Cuando leí esta novela la primera vez no podía dejar de pensar en el expresionismo alemán... La imágenes que usted selecciona para ilustrar su post sólo fundamentan mis imágenes mentales. Nombres como Wiener, Kafka, Lang y Meyrink vienen a mi mente.

Querida @hljott, no sé de dónde sacas, a tu edad, el conocimiento de las referencias del expresionismo alemán que circulan en mi novela, pero me alegro mucho de que las identifiques.

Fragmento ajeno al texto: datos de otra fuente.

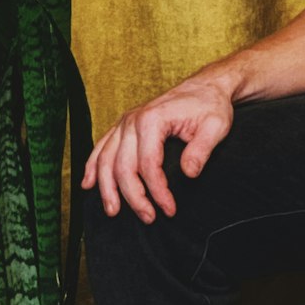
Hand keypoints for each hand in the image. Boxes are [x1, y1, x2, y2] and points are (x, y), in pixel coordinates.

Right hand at [81, 77, 233, 223]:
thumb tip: (189, 174)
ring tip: (113, 211)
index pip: (148, 165)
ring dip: (107, 189)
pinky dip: (92, 166)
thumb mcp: (216, 126)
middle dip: (134, 197)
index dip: (157, 191)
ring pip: (106, 160)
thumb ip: (202, 150)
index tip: (169, 208)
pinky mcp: (124, 126)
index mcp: (153, 119)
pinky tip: (88, 184)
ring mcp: (125, 122)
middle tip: (149, 217)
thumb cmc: (210, 105)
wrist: (205, 87)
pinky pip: (101, 147)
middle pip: (123, 167)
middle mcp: (133, 120)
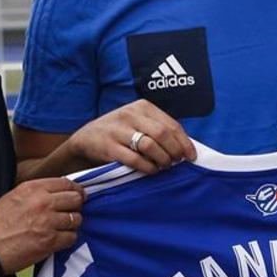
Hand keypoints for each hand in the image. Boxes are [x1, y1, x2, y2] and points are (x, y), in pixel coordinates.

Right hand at [0, 177, 84, 276]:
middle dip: (76, 206)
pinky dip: (68, 239)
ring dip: (72, 225)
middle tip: (71, 213)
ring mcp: (48, 222)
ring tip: (63, 229)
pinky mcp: (49, 241)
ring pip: (77, 219)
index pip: (66, 183)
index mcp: (33, 188)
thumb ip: (36, 193)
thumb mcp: (13, 197)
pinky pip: (72, 237)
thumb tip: (57, 194)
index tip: (76, 196)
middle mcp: (43, 202)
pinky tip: (59, 240)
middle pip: (76, 199)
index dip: (74, 191)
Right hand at [64, 99, 196, 174]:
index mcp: (142, 106)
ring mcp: (118, 130)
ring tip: (164, 167)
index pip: (171, 124)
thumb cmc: (119, 132)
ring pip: (150, 146)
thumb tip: (184, 146)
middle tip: (176, 162)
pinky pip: (135, 159)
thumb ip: (158, 128)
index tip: (191, 156)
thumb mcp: (137, 121)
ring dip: (162, 160)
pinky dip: (147, 167)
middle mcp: (130, 114)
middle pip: (162, 134)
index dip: (184, 142)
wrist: (86, 138)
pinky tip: (151, 170)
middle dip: (174, 151)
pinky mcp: (109, 146)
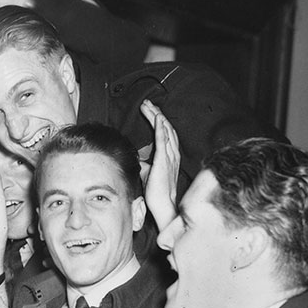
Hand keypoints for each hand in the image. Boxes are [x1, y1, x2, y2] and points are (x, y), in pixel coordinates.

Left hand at [140, 99, 179, 229]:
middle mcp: (172, 153)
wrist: (162, 205)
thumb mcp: (147, 173)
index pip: (164, 132)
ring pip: (165, 130)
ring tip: (149, 106)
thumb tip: (135, 159)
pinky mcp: (164, 161)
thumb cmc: (156, 192)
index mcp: (169, 156)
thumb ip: (143, 163)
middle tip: (147, 103)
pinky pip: (164, 141)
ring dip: (157, 116)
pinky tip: (157, 118)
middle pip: (166, 127)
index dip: (157, 120)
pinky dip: (161, 128)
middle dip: (156, 113)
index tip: (149, 110)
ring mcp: (170, 156)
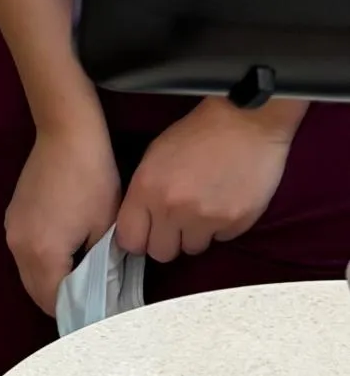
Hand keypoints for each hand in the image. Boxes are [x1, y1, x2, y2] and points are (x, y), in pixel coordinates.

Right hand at [4, 128, 121, 314]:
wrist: (65, 134)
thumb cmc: (92, 179)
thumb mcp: (106, 228)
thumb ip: (101, 267)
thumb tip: (104, 294)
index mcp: (42, 253)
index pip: (56, 303)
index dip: (80, 314)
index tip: (103, 318)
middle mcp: (18, 248)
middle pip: (38, 294)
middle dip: (65, 303)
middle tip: (96, 305)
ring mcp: (11, 231)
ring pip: (30, 276)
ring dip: (53, 284)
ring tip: (84, 282)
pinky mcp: (12, 218)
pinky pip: (26, 256)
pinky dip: (43, 266)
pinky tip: (68, 256)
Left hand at [116, 96, 301, 265]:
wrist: (245, 121)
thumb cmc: (198, 133)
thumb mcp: (155, 156)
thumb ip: (144, 193)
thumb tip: (140, 224)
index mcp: (147, 189)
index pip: (130, 240)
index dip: (137, 239)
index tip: (145, 234)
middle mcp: (173, 209)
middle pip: (161, 253)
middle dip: (167, 241)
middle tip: (176, 223)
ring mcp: (206, 219)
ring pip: (192, 249)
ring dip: (195, 234)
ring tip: (204, 207)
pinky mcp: (236, 223)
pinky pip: (221, 239)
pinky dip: (221, 227)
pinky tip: (224, 201)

Al publicar la novela por este medio encontré que podía hacer visualmente explícitas algunas de esas referencias y los lectores que pudieran hacer la conexión, pues, la hicieran.
El expresionismo, literario y cinematográfico, es una de mis pasiones y en esta novela quise hacerle un modesto homenaje. Por cierto, una de las referencias visuales fundamentales es el actor Conrad Veidt.
Saludos.

Esta parte es central en la novela, @rjguerra; así lo concibo. Pero no solo porque permite arribar a un punto clave del desarrollo de la historia de la novela, sino también por centrase en este momento engarces con la estética que le otorga mayor interés a la narración. Por supuesto, las imágenes que acompañan al post evidencian esas relaciones con el expresionismo, que se percibía en pasajes anteriores, pero que aquí se condensan en el ambiente descrito, en medio de esta noche, con calles y habitaciones lúgubres y tenebrosas, y el develamiento del trastorno mental del Dr. Kircher (interesante la analogía intertextual con el personaje del Dr. Caligari, representado por el actor de la foto inicial). ¡Muy buena! Saludos.